I’m a cat person. I just seem to have been born that way. Some of my first memories are of the family cat, a big gray tabby named Tiger. I wanted desperately to win his affection and can vividly remember inflicting upon him kisses, hugs, and vast quantities of unsolicited loves. As you might imagine, this did little to impress him. My sister, who was older than me – and therefore gentler – was Tiger’s favorite, but I loved him anyway. I just love cats. I always have.
When I first started writing at about the age of eight, I even put cats in my stories. Lots of them. In fact, my tales most often revolved around unmanageably large casts of talking cats, so it wasn’t too surprising that when I got published many years later, cats began showing up in my novels.
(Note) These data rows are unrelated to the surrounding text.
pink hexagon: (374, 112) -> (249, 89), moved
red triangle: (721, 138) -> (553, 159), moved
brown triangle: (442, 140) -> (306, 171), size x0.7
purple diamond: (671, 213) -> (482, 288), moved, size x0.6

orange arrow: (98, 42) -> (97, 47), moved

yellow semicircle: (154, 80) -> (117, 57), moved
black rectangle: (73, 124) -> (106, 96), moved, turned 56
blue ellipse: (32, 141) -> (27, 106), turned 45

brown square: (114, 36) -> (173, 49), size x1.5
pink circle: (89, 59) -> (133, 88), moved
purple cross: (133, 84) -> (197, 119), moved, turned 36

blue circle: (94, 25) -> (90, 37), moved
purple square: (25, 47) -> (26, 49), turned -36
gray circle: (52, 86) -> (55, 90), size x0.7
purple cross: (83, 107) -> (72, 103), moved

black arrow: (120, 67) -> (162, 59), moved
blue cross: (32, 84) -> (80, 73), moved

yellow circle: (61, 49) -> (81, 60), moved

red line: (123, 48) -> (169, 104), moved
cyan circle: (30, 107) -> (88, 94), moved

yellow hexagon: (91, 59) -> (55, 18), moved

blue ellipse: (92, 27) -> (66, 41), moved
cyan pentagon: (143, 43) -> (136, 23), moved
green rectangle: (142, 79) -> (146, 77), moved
Enter Sir Purrcival, star (or so he likes to believe) of the Vampires of Crimson Cove series. He makes his first appearance in book one, The Crimson Corset, when Cade Colter and his older brother Brooks are out for a jog in the woods behind their cabin. I didn’t plan to put a cat in the book, he just kind of showed up, and I’m glad he did – later, Purrcy’s presence helps bring things together so that Cade and company can confront the bad guys.
I described Purrcy as a chubby tuxedo cat with golden-green eyes, and I had no idea that a couple years later, I would meet him in the real world. I was looking for a friend for Pawpurrazzi, the female tortie who showed up at my house a few months before and decided we belonged together. Pawpurrazzi is a very affectionate and friendly cat and I thought she might like some feline company – so I began checking out the local Humane Societies. I didn’t have to look far. I found him at the first place I stopped. He looked just like the Purrcy from The Crimson Corset and I knew right away that’s who I’d name him after (of course, I don’t tell him that. I tell him that the fictional Purrcy is named after him, not the other way around.)
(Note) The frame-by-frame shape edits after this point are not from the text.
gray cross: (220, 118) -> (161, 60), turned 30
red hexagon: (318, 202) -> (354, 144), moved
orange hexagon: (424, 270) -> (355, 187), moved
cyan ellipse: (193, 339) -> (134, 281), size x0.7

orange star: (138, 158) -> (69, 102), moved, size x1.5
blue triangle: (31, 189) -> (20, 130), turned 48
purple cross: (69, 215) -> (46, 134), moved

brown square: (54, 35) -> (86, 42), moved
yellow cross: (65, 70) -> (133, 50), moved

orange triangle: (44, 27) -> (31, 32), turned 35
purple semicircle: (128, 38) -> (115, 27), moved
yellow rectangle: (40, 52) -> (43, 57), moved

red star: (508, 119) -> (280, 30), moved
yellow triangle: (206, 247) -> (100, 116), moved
I soon found out I’m not the only writer besotted by felines. Not only do the vast majority of my writer friends own cats, but apparently, cats and writers have a long history together. Margaret Atwood, Gloria Steinem, Joyce Carol Oates, and Neil Gaiman are all said to be cat lovers. Not to mention Dickens, Twain, Burroughs, Hemingway, Chandler, Capote, Churchill, Plath, and Poe, all of whom famously claimed a deep appreciation of their feline familiars.
From Kerouac to King, cats seem to be a writer thing, and I’m not sure how to explain it. It’s not as if they help the writing process. Ask any author who owns cats and they’ll tell you how Muffin or Fluffy or Jezebel just loves to nap right on the keyboard.
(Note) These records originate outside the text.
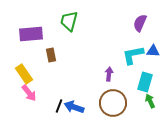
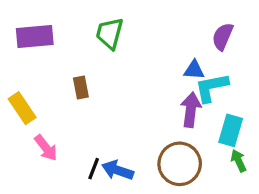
purple rectangle: (31, 34) -> (35, 37), moved
blue triangle: (153, 51) -> (194, 70), moved
yellow rectangle: (24, 74) -> (22, 108), moved
purple arrow: (109, 74) -> (191, 110), moved, size x1.5

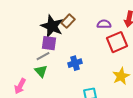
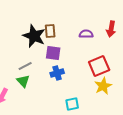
brown rectangle: (68, 21) -> (50, 31), turned -48
red square: (117, 42) -> (99, 66), moved
purple square: (49, 43) -> (53, 53), moved

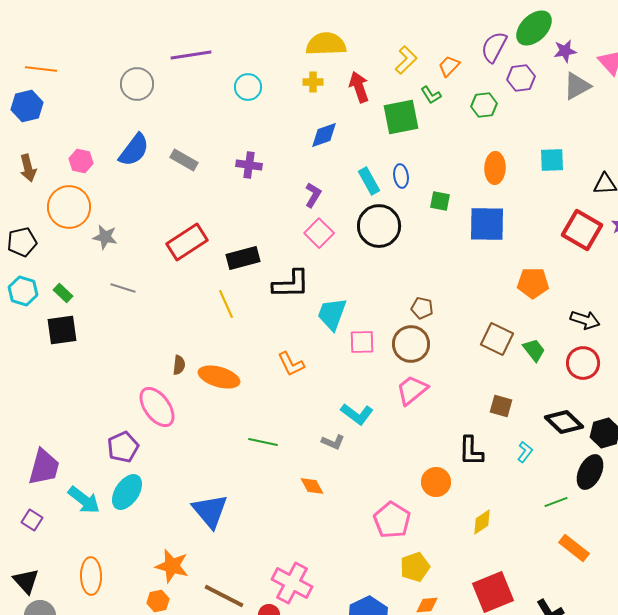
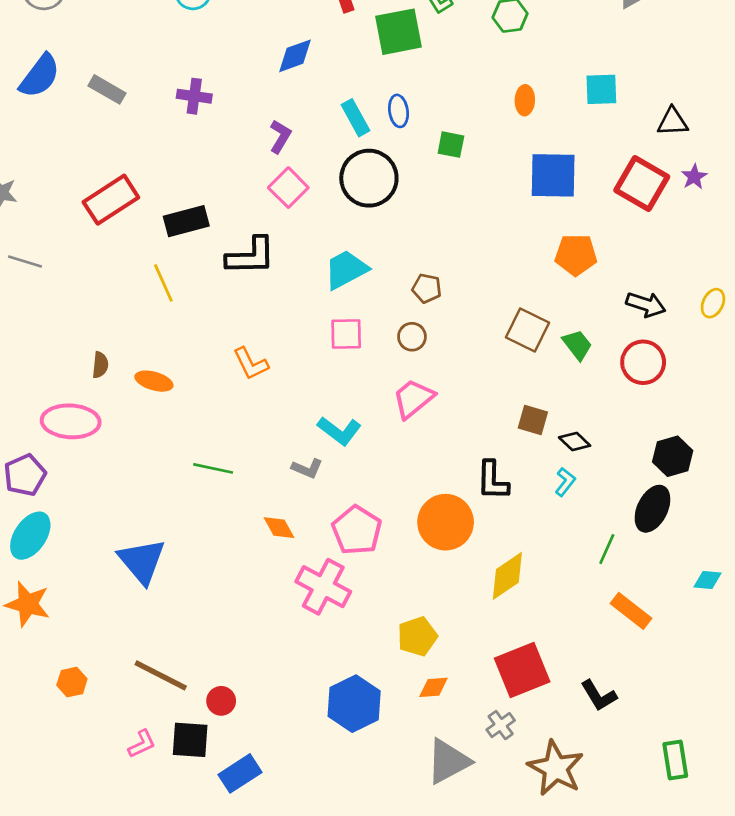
orange ellipse: (495, 168) -> (525, 100), size x0.7
blue square: (487, 224) -> (553, 175), moved
cyan trapezoid: (332, 314) -> (346, 270), moved, turned 42
brown circle: (411, 344) -> (412, 337), size x0.6
orange ellipse: (219, 377) -> (154, 381), size x0.7
pink ellipse: (157, 407) -> (71, 421), turned -51
black diamond: (564, 422) -> (575, 442), moved, size x0.6
orange circle: (436, 482) -> (446, 522), size x1.4
green line: (556, 502) -> (607, 549), turned -45
pink pentagon: (392, 520) -> (357, 530), moved
yellow diamond: (482, 522) -> (507, 576), size x1.4
orange star: (172, 566) -> (28, 604), moved
pink cross: (292, 583) -> (323, 587), moved

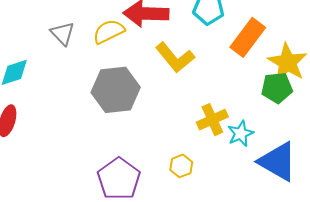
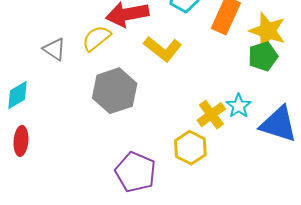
yellow cross: (212, 120) -> (211, 115), moved
yellow hexagon: (181, 166) -> (190, 148), size x1.5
Or maybe cats do help writers write in some mysterious way. Maybe there’s more to them than meets the eye. Maybe the ancient Egyptians were onto something, after all …
If nothing else, they provide excellent distraction. When Tamara and I are writing together on Skype, our kitties love nothing more than when we turn on our cameras so they can see and talk to each other. It gives us a nice excuse to spend a few minutes relaxing between chapters.